Mental illness isn't the only ghostly presence in the collection, either. Section II, "In the Old House," addresses the abode pictured on the book cover, an ivy-covered cottage with three leaded windows facing out. It is a storybook house, and as in most fairy tales, it possesses a dark side. In one poem, "[t]he house does not forgive you," while in another "There is a backward world/Figured in the coldest state/of staring through the pane". "Progressive Dreaming" finds the speaker entering "the old house like a skilled burglar" and flitting through it, wraith-like, to find a dress that belonged to the woman who lived there before; the speaker knows that although the dress will fit, "it cannot be removed." Ultimately both the speaker and her mother haunt the house where they once dwelled, just as the "land plowed by tractors/Is haunted by oaks, by the circling/Protests of sparrows unnested." The urgency with which Hannah enjoins us to consider the prior history of both animate and inanimate objects (trees, houses) forces us to view the world through new eyes, to see everything around us as constantly blooming and decaying.

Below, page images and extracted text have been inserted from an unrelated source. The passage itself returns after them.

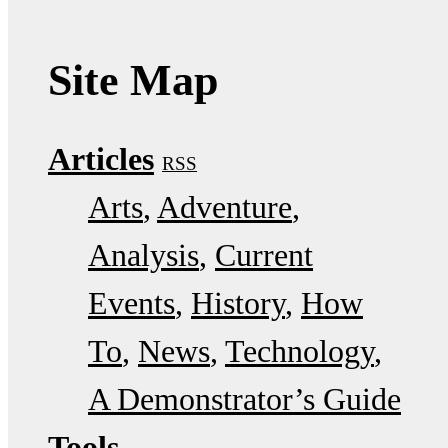
Site Map
Articles
RSS
Arts
Adventure
Analysis
Current
Events
History
How
To
News
Technology
A Demonstrator’s Guide
Tools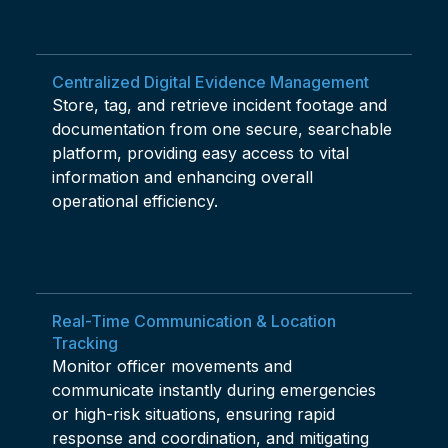
Centralized Digital Evidence Management
Store, tag, and retrieve incident footage and
documentation from one secure, searchable
platform, providing easy access to vital
information and enhancing overall
operational efficiency.
Real-Time Communication & Location
Tracking
Monitor officer movements and
communicate instantly during emergencies
or high-risk situations, ensuring rapid
response and coordination, and mitigating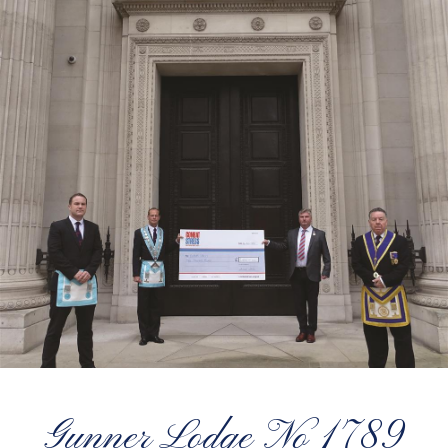
Gunner Lodge No 1789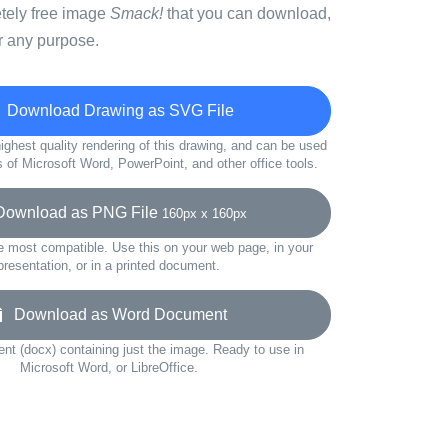
etely free image
Smack!
that you can download,
r any purpose.
Download Drawing as SVG File
ighest quality rendering of this drawing, and can be used
s of Microsoft Word, PowerPoint, and other office tools.
wnload as PNG File
160px x 160px
e most compatible. Use this on your web page, in your
presentation, or in a printed document.
Download as Word Document
t (docx) containing just the image. Ready to use in
Microsoft Word, or LibreOffice.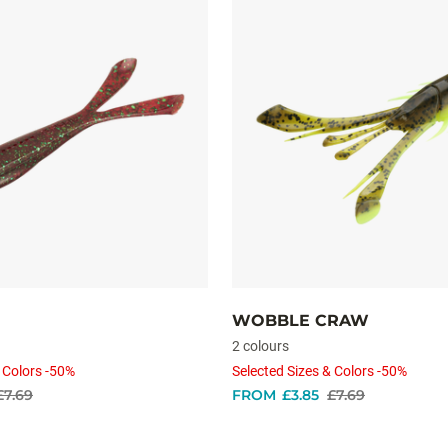
WOBBLE CRAW
2 colours
 Colors -50%
Selected Sizes & Colors -50%
£7.69
FROM
£3.85
£7.69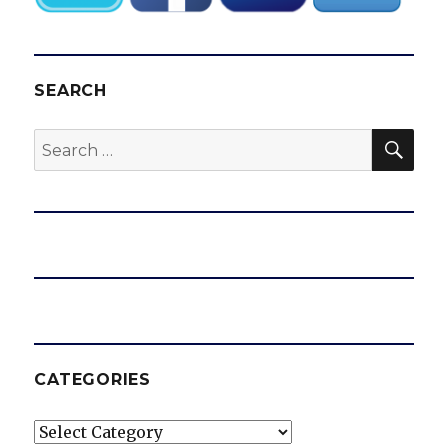
SEARCH
SEA
Search
for:
CATEGORIES
Categories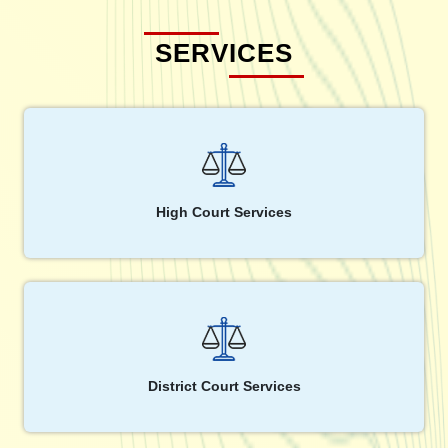
SERVICES
High Court Services
District Court Services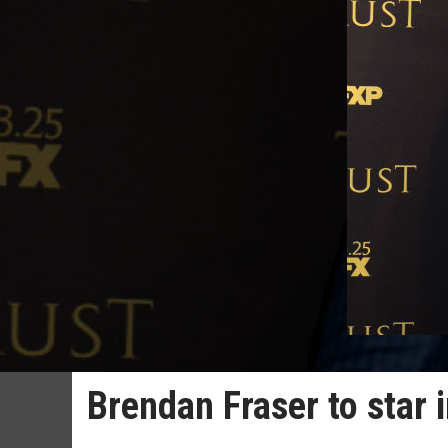
Brendan Fraser to star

Hannah's wry wit, however, ensures that the poems never wallow in the despair that her subjects might suggest. "Common Creeping Thyme" places the speaker and her mother in a hospital room where they "wait and curse/While aides placate [them] with stale crackers/and CranGrape juice." She describes Westwood Lodge, a New England mental institution where her mother periodically stayed, as a "perennial/Resort.../Where Sexton strolled through noon, made moccasins,/And danced in a circle". Later in the same poem, the college-age speaker notes that "God's a white grub./He ate the lawn, but we can't afford to exterminate him". In a macabre play on "The 12 Days of Christmas," she even depicts her mother's death rattles as "two woodpeckers out of synch;/Three geese choking on crabgrass," and employs the formality of end-rhymed couplets in "Blessed Thistle" to play with Shakespearean language in a contemporary context. "The Missing Ingredient" provides the coup de grace, its accomplished use of acrostics transcending the merely clever to make a statement about a crucial aspect of depression. Hannah ends the collection with what she calls "Cantankerous Author's Notes," and these droll comments on literary allusions and references further underline that we have lost not only an extraordinary poet but also a simultaneously self-deprecating and well-read woman.